• Assignment: The records underneath are to be printed in full and exactly, with no pictures carried over.

[Items from a dataset]
=======

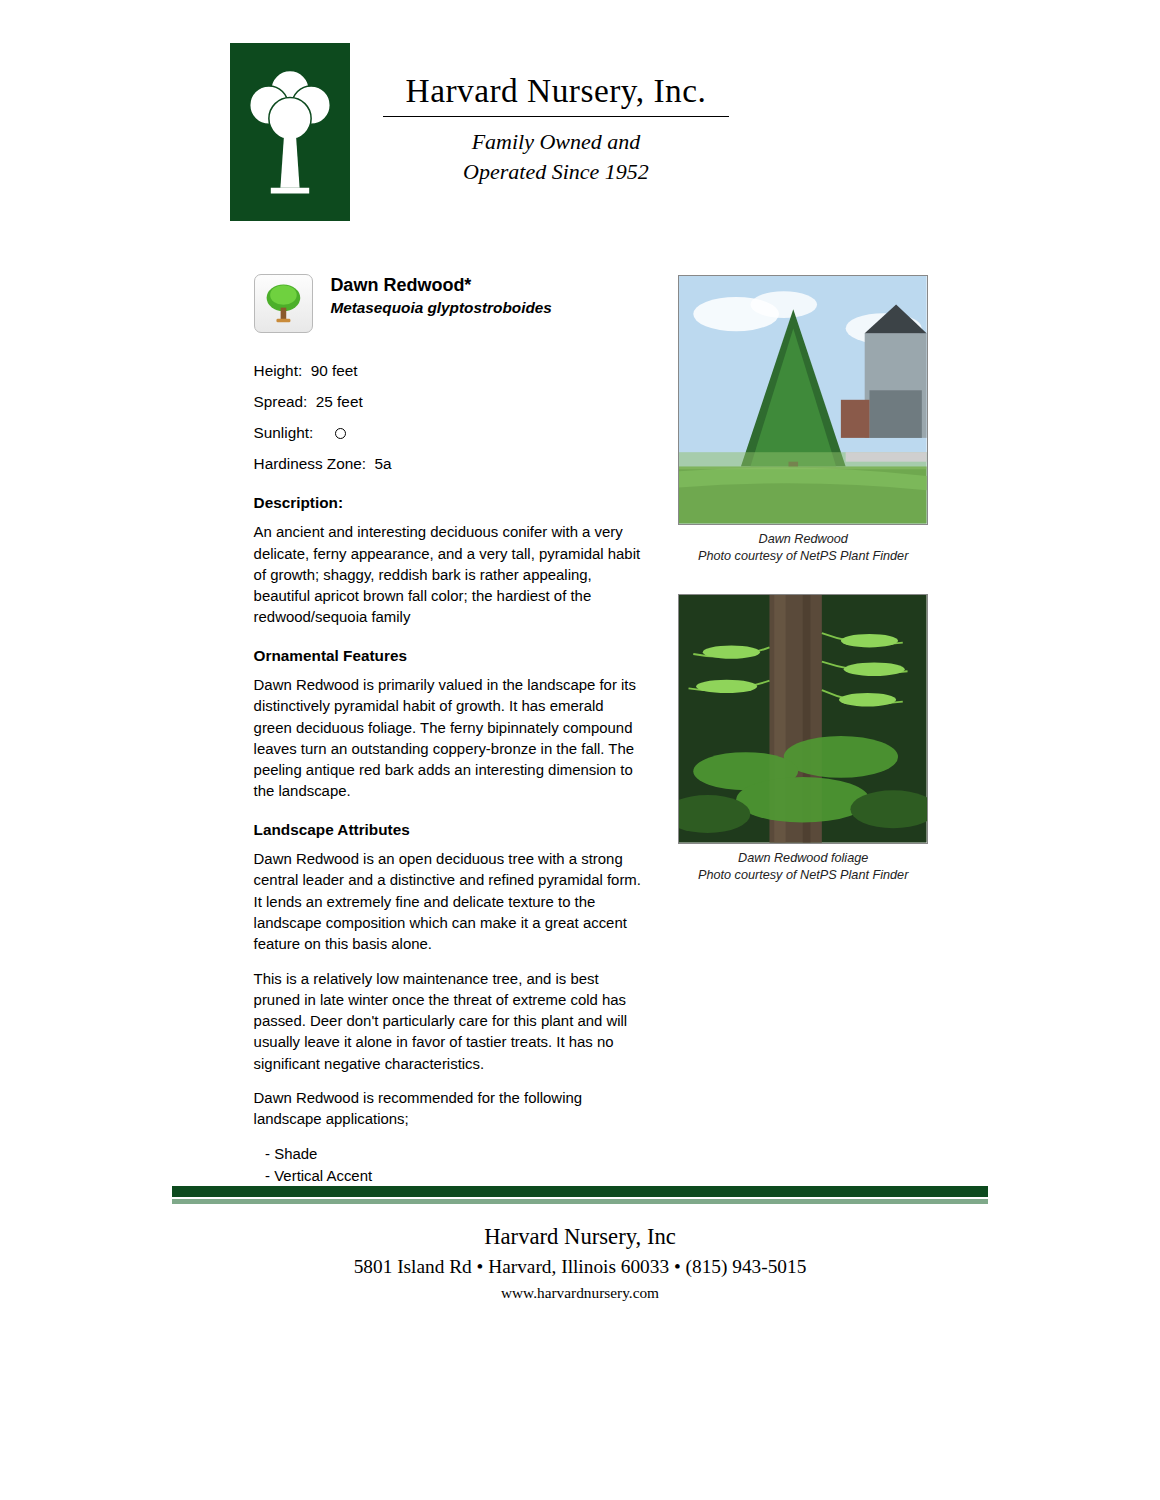Harvard Nursery, Inc.
Family Owned and
Operated Since 1952
Dawn Redwood*
Metasequoia glyptostroboides
Height: 90 feet
Spread: 25 feet
Sunlight:
Hardiness Zone: 5a
Description:
An ancient and interesting deciduous conifer with a very delicate, ferny appearance, and a very tall, pyramidal habit of growth; shaggy, reddish bark is rather appealing, beautiful apricot brown fall color; the hardiest of the redwood/sequoia family
Ornamental Features
Dawn Redwood is primarily valued in the landscape for its distinctively pyramidal habit of growth. It has emerald green deciduous foliage. The ferny bipinnately compound leaves turn an outstanding coppery-bronze in the fall. The peeling antique red bark adds an interesting dimension to the landscape.
Landscape Attributes
Dawn Redwood is an open deciduous tree with a strong central leader and a distinctive and refined pyramidal form. It lends an extremely fine and delicate texture to the landscape composition which can make it a great accent feature on this basis alone.
This is a relatively low maintenance tree, and is best pruned in late winter once the threat of extreme cold has passed. Deer don't particularly care for this plant and will usually leave it alone in favor of tastier treats. It has no significant negative characteristics.
Dawn Redwood is recommended for the following landscape applications;
Shade
Vertical Accent
Dawn Redwood
Photo courtesy of NetPS Plant Finder
Dawn Redwood foliage
Photo courtesy of NetPS Plant Finder
Harvard Nursery, Inc
5801 Island Rd • Harvard, Illinois 60033 • (815) 943-5015
www.harvardnursery.com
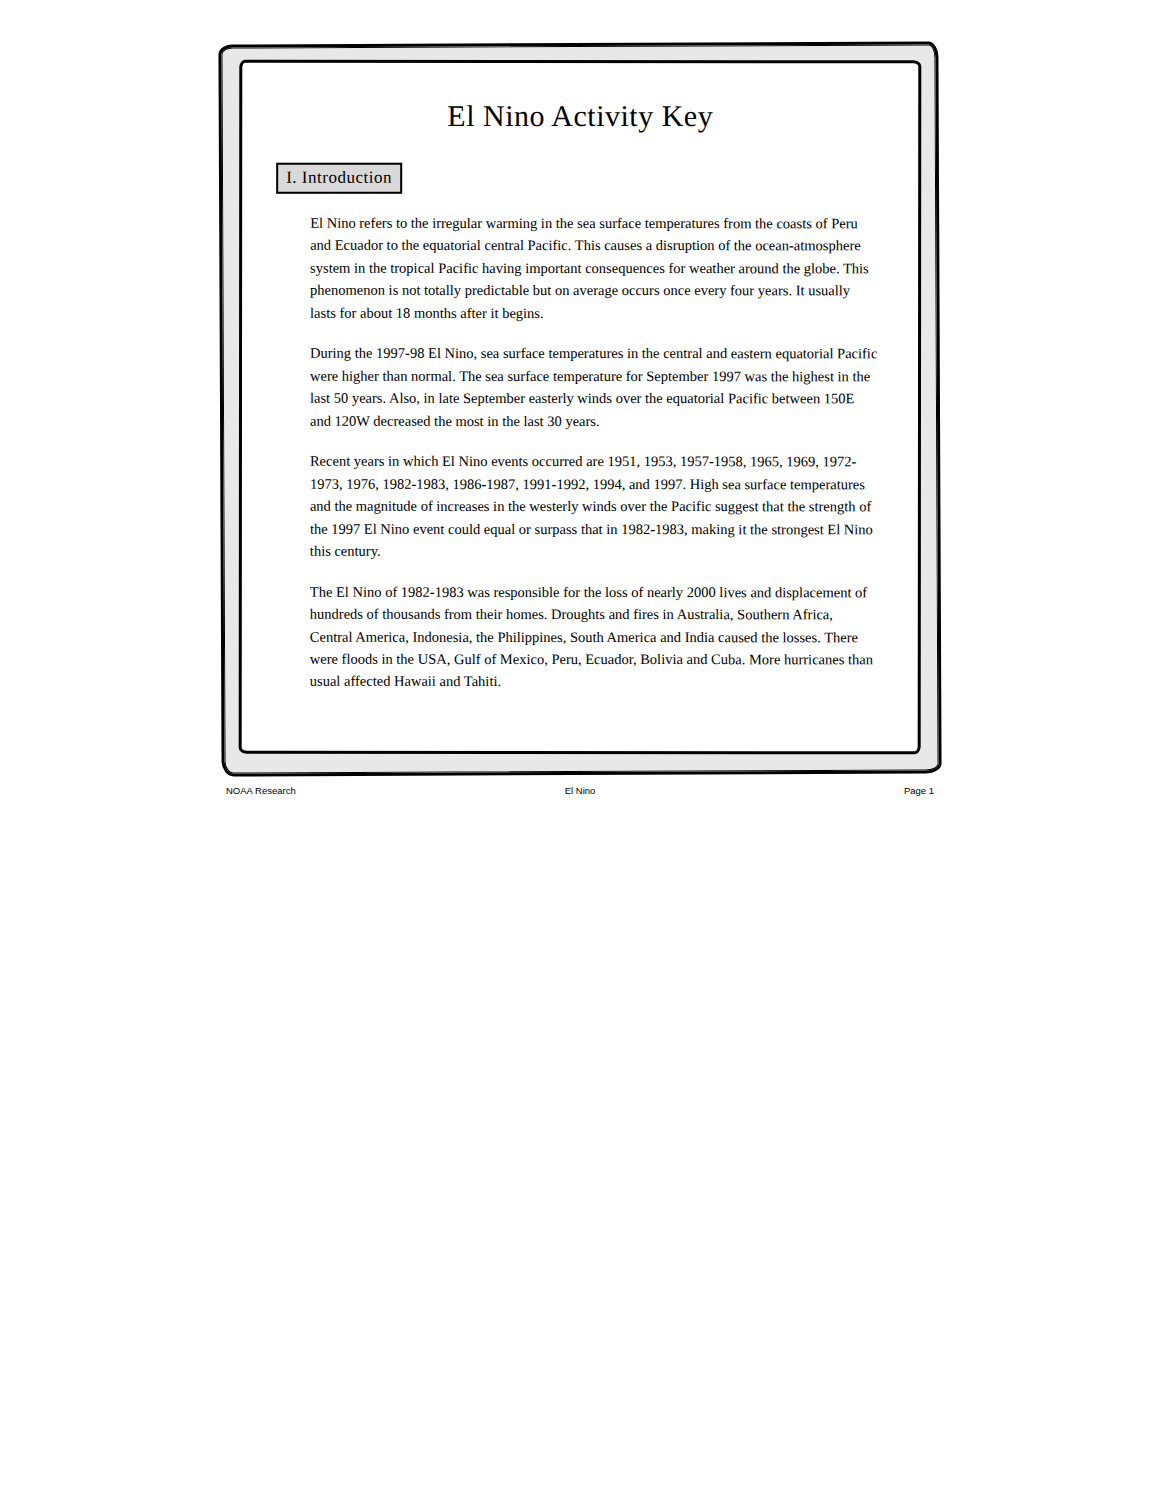El Nino Activity Key
I. Introduction
El Nino refers to the irregular warming in the sea surface temperatures from the coasts of Peru and Ecuador to the equatorial central Pacific. This causes a disruption of the ocean-atmosphere system in the tropical Pacific having important consequences for weather around the globe. This phenomenon is not totally predictable but on average occurs once every four years. It usually lasts for about 18 months after it begins.
During the 1997-98 El Nino, sea surface temperatures in the central and eastern equatorial Pacific were higher than normal. The sea surface temperature for September 1997 was the highest in the last 50 years. Also, in late September easterly winds over the equatorial Pacific between 150E and 120W decreased the most in the last 30 years.
Recent years in which El Nino events occurred are 1951, 1953, 1957-1958, 1965, 1969, 1972-1973, 1976, 1982-1983, 1986-1987, 1991-1992, 1994, and 1997. High sea surface temperatures and the magnitude of increases in the westerly winds over the Pacific suggest that the strength of the 1997 El Nino event could equal or surpass that in 1982-1983, making it the strongest El Nino this century.
The El Nino of 1982-1983 was responsible for the loss of nearly 2000 lives and displacement of hundreds of thousands from their homes. Droughts and fires in Australia, Southern Africa, Central America, Indonesia, the Philippines, South America and India caused the losses. There were floods in the USA, Gulf of Mexico, Peru, Ecuador, Bolivia and Cuba. More hurricanes than usual affected Hawaii and Tahiti.
NOAA Research
El Nino
Page 1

=======

• Solution below:
Harvard Nursery, Inc.
Family Owned and
Operated Since 1952
Dawn Redwood*
Metasequoia glyptostroboides
Height: 90 feet
Spread: 25 feet
Sunlight:
Hardiness Zone: 5a
Description:
An ancient and interesting deciduous conifer with a very delicate, ferny appearance, and a very tall, pyramidal habit of growth; shaggy, reddish bark is rather appealing, beautiful apricot brown fall color; the hardiest of the redwood/sequoia family
Ornamental Features
Dawn Redwood is primarily valued in the landscape for its distinctively pyramidal habit of growth. It has emerald green deciduous foliage. The ferny bipinnately compound leaves turn an outstanding coppery-bronze in the fall. The peeling antique red bark adds an interesting dimension to the landscape.
Landscape Attributes
Dawn Redwood is an open deciduous tree with a strong central leader and a distinctive and refined pyramidal form. It lends an extremely fine and delicate texture to the landscape composition which can make it a great accent feature on this basis alone.
This is a relatively low maintenance tree, and is best pruned in late winter once the threat of extreme cold has passed. Deer don't particularly care for this plant and will usually leave it alone in favor of tastier treats. It has no significant negative characteristics.
Dawn Redwood is recommended for the following landscape applications;
Shade
Vertical Accent
Dawn Redwood
Photo courtesy of NetPS Plant Finder
Dawn Redwood foliage
Photo courtesy of NetPS Plant Finder
Harvard Nursery, Inc
5801 Island Rd • Harvard, Illinois 60033 • (815) 943-5015
www.harvardnursery.com
El Nino Activity Key
I. Introduction
El Nino refers to the irregular warming in the sea surface temperatures from the coasts of Peru and Ecuador to the equatorial central Pacific. This causes a disruption of the ocean-atmosphere system in the tropical Pacific having important consequences for weather around the globe. This phenomenon is not totally predictable but on average occurs once every four years. It usually lasts for about 18 months after it begins.
During the 1997-98 El Nino, sea surface temperatures in the central and eastern equatorial Pacific were higher than normal. The sea surface temperature for September 1997 was the highest in the last 50 years. Also, in late September easterly winds over the equatorial Pacific between 150E and 120W decreased the most in the last 30 years.
Recent years in which El Nino events occurred are 1951, 1953, 1957-1958, 1965, 1969, 1972-1973, 1976, 1982-1983, 1986-1987, 1991-1992, 1994, and 1997. High sea surface temperatures and the magnitude of increases in the westerly winds over the Pacific suggest that the strength of the 1997 El Nino event could equal or surpass that in 1982-1983, making it the strongest El Nino this century.
The El Nino of 1982-1983 was responsible for the loss of nearly 2000 lives and displacement of hundreds of thousands from their homes. Droughts and fires in Australia, Southern Africa, Central America, Indonesia, the Philippines, South America and India caused the losses. There were floods in the USA, Gulf of Mexico, Peru, Ecuador, Bolivia and Cuba. More hurricanes than usual affected Hawaii and Tahiti.
NOAA Research
El Nino
Page 1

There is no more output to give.